Zak clips the guy’s phone to his own belt and relieves him of his handgun. ‘Happy?’ he mouths.
I give him a tight smile.
Mya uses a small pair of
pliers on the keypad wiring. There’s a click, and a tiny light on the panel flicks from red to green. She sends a message on her phone and we wait under the stairs out of sight.
Less than a minute later, footsteps descend. Bright red stilettos click past our faces. Mya steps out into view, eyes the woman up and down. ‘Classy.’
The blonde woman—Jess, I presume—is wearing the world’s tiniest nurse’s uniform, complete with hat and stethoscope. She’s busting out of it in all the right places.
She nods a greeting to others. Familiar, but wary. I’d still like to know how an undercover LA cop knows the Rephaim.
‘Where do you keep your badge?’ Rafa asks, deadpan. Jess slips a hand into a lacy red bra and produces her police ID.
‘Impressive.’
I don’t know if he means her outfit or the fact she could fit anything else in that bra.

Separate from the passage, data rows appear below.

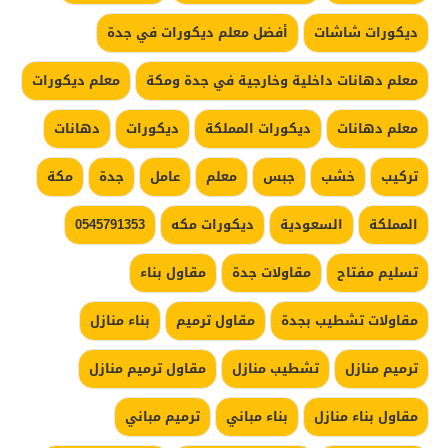
ديكورات شاشات
أفضل معلم ديكورات في جدة
معلم دهانات داخلية وخارجية في جدة ومكة
معلم ديكورات
معلم دهانات
ديكورات المملكة
ديكورات
دهانات
تركيب
خشب
جبس
معلم
عامل
جدة
مكة
المملكة
السعودية
ديكورات مكه
0545791353
تسليم مفتاح
مقاولات جدة
مقاول بناء
مقاولات تشطيب بجدة
مقاول ترميم
بناء منازل
ترميم منازل
تشطيب منازل
مقاول ترميم منازل
مقاول بناء منازل
بناء مباني
ترميم مباني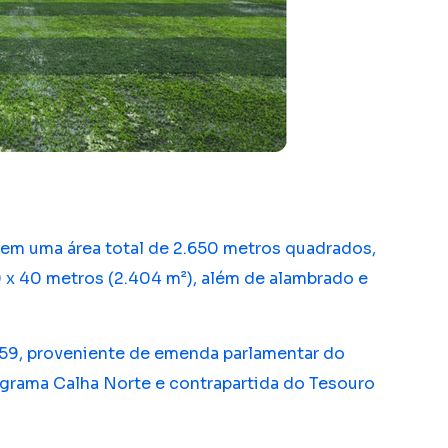
 em uma área total de 2.650 metros quadrados,
x 40 metros (2.404 m²), além de alambrado e
7,59, proveniente de emenda parlamentar do
grama Calha Norte e contrapartida do Tesouro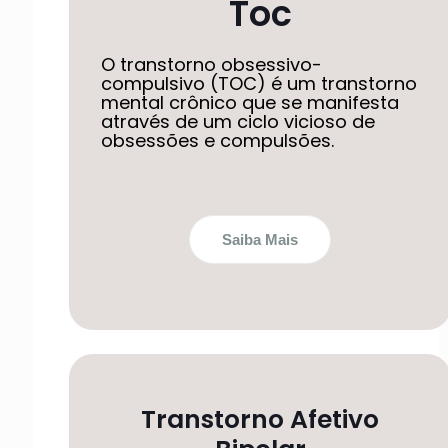
Toc
O transtorno obsessivo-
compulsivo (TOC) é um transtorno
mental crônico que se manifesta
através de um ciclo vicioso de
obsessões e compulsões.
Saiba Mais
Transtorno Afetivo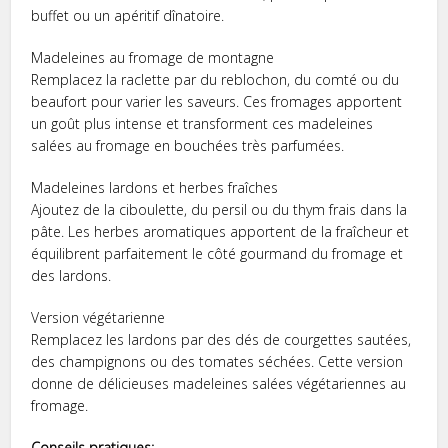
buffet ou un apéritif dînatoire.
Madeleines au fromage de montagne
Remplacez la raclette par du reblochon, du comté ou du
beaufort pour varier les saveurs. Ces fromages apportent
un goût plus intense et transforment ces madeleines
salées au fromage en bouchées très parfumées.
Madeleines lardons et herbes fraîches
Ajoutez de la ciboulette, du persil ou du thym frais dans la
pâte. Les herbes aromatiques apportent de la fraîcheur et
équilibrent parfaitement le côté gourmand du fromage et
des lardons.
Version végétarienne
Remplacez les lardons par des dés de courgettes sautées,
des champignons ou des tomates séchées. Cette version
donne de délicieuses madeleines salées végétariennes au
fromage.
Conseils pratiques: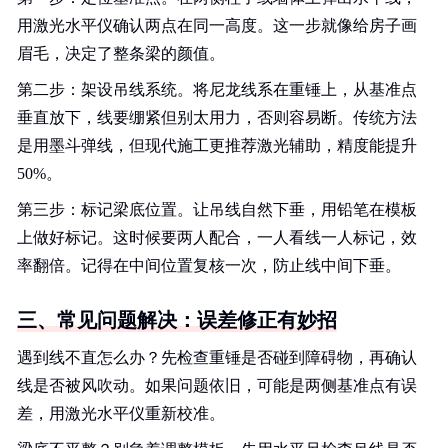
用激光水平仪确认两点在同一高度。这一步就像给房子画
眉毛，决定了整条梁的颜值。
第二步：架设吊线系统。将尼龙线系在重锤上，从基准点
垂直放下，线要绷紧但别太用力，否则容易断。传统方法
是用墨斗弹线，但现代施工更推荐激光辅助，精度能提升
50%。
第三步：标记梁底位置。让吊线自然下垂，用铅笔在模板
上做好标记。这时候要两人配合，一人看线一人标记，效
率翻倍。记得在中间位置复核一次，防止线中间下垂。
三、常见问题解决：误差修正有妙招
遇到线不直怎么办？先检查重锤是否碰到障碍物，再确认
线是否被风吹动。如果问题依旧，可能是两侧基准点有误
差，用激光水平仪重新校准。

‘Where’s your back-up?’ Zak asks.
‘You’re it,’ Jess says. ‘I’m solo until I’ve got something to report.’ She looks at me. Waits.
‘This is Gabe,’ Ez says when nobody else speaks. I nod hello, feel the pressure of the knife against my hip, the weirdness of all of us crammed into this small space, a sickness in my stomach. Jess stares at me for a long moment before nodding in return.
Mya clicks her fingers. ‘Let’s do this.’ She catches Jess’s attention. ‘Will you be all right out here?’
Jess nods. ‘Just get those kids. You remember what I told you about the layout and what’s in there?’
‘Every word.’
Rafa opens the door into the basement. Soft red light and pulsing music spill out into the stairwell. He looks inside, gives the all-clear. We creep forward.
The basement is sectioned off with red curtains, like a garish hospital emergency ward. The air is thick with pine freshener, cigarette smoke and a smell I don’t want to name.
Using her blade, Mya lifts back the first curtain. Beyond it is a double bed covered in satin sheets and children’s toys. Rafa checks the curtain on the other side. It’s empty like the first, though the bed is stripped, the linen crumpled on the floor. There’s a break in the music. It lasts only a second, but it’s enough to hear a child whimper.